# Extracted material:
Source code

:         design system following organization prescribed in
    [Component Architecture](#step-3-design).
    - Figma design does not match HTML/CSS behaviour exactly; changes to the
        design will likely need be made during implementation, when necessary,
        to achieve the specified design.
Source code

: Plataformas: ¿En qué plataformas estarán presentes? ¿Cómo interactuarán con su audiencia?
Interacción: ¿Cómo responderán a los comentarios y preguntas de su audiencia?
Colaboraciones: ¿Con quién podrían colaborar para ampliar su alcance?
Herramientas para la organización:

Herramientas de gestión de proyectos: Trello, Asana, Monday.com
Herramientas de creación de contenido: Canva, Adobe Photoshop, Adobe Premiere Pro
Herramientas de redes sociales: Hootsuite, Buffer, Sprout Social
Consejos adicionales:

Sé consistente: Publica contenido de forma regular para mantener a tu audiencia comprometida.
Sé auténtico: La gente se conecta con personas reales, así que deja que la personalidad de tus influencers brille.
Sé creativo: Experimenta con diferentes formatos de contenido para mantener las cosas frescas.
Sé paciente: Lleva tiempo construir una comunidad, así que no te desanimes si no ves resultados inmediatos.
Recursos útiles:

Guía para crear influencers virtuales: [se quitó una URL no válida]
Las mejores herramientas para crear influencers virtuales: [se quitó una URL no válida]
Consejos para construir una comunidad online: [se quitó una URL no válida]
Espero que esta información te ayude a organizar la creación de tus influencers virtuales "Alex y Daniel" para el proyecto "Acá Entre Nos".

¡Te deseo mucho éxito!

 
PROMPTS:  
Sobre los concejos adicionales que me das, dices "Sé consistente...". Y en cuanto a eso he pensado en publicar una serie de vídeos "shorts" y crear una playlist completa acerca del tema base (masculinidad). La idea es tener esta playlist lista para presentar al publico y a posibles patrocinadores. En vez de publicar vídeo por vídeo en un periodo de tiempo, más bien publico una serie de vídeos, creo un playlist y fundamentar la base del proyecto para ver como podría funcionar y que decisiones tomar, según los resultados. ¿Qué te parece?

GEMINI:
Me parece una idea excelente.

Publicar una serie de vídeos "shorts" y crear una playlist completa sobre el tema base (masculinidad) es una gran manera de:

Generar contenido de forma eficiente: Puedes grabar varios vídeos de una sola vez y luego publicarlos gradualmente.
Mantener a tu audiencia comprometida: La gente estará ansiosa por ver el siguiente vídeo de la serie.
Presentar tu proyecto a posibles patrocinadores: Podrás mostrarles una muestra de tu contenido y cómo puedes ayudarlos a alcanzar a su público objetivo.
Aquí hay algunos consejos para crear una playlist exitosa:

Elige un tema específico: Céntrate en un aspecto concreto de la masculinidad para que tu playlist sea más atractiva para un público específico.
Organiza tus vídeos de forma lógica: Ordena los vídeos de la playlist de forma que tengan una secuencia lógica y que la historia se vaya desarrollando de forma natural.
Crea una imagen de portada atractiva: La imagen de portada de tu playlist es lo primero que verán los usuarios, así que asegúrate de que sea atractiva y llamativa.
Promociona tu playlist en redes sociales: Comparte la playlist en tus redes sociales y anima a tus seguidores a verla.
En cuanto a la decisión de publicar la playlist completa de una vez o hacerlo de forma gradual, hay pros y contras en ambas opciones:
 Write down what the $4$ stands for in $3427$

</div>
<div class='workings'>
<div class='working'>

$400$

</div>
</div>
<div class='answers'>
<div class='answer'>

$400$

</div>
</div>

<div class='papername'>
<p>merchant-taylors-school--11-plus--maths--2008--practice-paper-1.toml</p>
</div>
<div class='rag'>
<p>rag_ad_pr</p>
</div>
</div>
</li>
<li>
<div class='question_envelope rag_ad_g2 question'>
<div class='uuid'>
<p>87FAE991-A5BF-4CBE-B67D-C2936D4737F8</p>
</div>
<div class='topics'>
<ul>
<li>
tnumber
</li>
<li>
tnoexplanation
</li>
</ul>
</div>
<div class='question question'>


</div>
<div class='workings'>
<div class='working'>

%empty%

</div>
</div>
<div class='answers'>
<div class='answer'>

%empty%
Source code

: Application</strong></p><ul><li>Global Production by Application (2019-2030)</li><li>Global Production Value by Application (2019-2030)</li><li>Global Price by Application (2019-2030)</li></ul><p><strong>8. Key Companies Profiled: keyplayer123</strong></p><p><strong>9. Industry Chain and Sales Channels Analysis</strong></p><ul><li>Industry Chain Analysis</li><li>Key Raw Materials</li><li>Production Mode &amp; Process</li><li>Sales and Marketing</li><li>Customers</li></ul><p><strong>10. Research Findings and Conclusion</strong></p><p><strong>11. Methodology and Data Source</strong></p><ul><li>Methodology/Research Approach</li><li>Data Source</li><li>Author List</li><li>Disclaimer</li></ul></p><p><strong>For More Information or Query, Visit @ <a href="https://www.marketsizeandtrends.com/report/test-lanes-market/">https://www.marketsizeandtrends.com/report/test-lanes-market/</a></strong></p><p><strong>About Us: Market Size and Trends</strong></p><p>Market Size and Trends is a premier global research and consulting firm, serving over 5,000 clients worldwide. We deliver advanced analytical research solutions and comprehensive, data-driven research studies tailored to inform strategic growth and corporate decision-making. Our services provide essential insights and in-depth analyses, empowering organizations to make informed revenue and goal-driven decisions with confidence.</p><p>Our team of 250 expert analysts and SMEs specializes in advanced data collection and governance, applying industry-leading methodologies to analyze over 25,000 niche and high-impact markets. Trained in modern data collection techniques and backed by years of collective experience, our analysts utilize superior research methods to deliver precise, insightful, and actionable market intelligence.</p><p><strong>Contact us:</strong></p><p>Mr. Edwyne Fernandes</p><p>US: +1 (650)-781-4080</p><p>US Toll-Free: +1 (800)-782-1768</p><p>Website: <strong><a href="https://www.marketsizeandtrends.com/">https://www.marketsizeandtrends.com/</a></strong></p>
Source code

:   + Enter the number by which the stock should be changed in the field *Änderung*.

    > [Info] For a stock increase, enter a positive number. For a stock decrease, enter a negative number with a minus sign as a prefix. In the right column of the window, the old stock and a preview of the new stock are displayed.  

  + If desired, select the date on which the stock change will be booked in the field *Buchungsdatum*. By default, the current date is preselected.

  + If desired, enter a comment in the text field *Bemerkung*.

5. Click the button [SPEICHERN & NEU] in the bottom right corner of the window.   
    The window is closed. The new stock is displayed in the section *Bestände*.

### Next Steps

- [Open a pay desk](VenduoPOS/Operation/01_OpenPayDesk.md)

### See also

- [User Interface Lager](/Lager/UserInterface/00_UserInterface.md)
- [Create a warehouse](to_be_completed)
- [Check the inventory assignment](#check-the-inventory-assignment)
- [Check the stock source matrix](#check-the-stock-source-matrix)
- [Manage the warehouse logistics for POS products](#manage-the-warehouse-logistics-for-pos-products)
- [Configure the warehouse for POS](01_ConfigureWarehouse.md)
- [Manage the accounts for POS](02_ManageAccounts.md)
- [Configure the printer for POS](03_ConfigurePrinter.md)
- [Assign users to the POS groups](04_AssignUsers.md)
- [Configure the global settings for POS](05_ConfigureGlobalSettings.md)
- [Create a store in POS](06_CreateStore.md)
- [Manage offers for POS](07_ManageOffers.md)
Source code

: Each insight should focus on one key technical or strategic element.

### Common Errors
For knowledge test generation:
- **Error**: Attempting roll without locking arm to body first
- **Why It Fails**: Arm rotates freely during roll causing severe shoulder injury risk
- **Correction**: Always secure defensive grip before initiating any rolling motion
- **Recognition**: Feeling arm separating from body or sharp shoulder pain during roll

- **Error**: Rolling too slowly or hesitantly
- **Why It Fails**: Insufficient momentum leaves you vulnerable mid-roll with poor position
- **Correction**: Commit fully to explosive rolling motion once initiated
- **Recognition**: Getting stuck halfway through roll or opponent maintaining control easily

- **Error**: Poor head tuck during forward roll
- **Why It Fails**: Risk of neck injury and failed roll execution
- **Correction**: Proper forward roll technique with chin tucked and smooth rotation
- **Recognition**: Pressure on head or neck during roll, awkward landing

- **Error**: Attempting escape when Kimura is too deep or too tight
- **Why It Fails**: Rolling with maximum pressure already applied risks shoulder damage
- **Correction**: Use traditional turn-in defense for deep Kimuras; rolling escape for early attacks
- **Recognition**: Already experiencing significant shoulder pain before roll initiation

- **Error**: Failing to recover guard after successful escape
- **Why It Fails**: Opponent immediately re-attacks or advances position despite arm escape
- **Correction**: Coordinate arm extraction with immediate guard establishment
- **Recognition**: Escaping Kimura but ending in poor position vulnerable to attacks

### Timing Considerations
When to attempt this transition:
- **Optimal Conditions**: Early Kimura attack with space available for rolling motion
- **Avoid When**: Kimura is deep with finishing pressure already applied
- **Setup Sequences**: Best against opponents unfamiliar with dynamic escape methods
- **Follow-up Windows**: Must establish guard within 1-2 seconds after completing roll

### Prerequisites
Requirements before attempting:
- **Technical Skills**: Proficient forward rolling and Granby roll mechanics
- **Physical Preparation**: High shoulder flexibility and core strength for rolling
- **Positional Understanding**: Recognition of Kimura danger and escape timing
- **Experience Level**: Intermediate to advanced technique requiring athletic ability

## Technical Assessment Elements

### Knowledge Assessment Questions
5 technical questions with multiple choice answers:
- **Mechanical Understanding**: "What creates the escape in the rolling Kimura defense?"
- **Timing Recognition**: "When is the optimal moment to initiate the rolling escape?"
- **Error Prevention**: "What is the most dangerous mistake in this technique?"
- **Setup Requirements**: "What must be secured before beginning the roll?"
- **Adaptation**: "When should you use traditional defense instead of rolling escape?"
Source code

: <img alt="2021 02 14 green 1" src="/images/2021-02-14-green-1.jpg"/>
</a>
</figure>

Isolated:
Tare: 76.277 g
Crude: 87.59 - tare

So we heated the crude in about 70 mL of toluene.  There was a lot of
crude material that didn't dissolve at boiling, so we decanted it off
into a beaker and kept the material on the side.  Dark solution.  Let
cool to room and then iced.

# Task brief:
Go through the material above and output exactly the lines from the one containing "- **Avoid When**: Kimura" through the one containing "- **Positional Understanding**: Recognition".

# Exercise response:
- **Avoid When**: Kimura is deep with finishing pressure already applied
- **Setup Sequences**: Best against opponents unfamiliar with dynamic escape methods
- **Follow-up Windows**: Must establish guard within 1-2 seconds after completing roll

### Prerequisites
Requirements before attempting:
- **Technical Skills**: Proficient forward rolling and Granby roll mechanics
- **Physical Preparation**: High shoulder flexibility and core strength for rolling
- **Positional Understanding**: Recognition of Kimura danger and escape timing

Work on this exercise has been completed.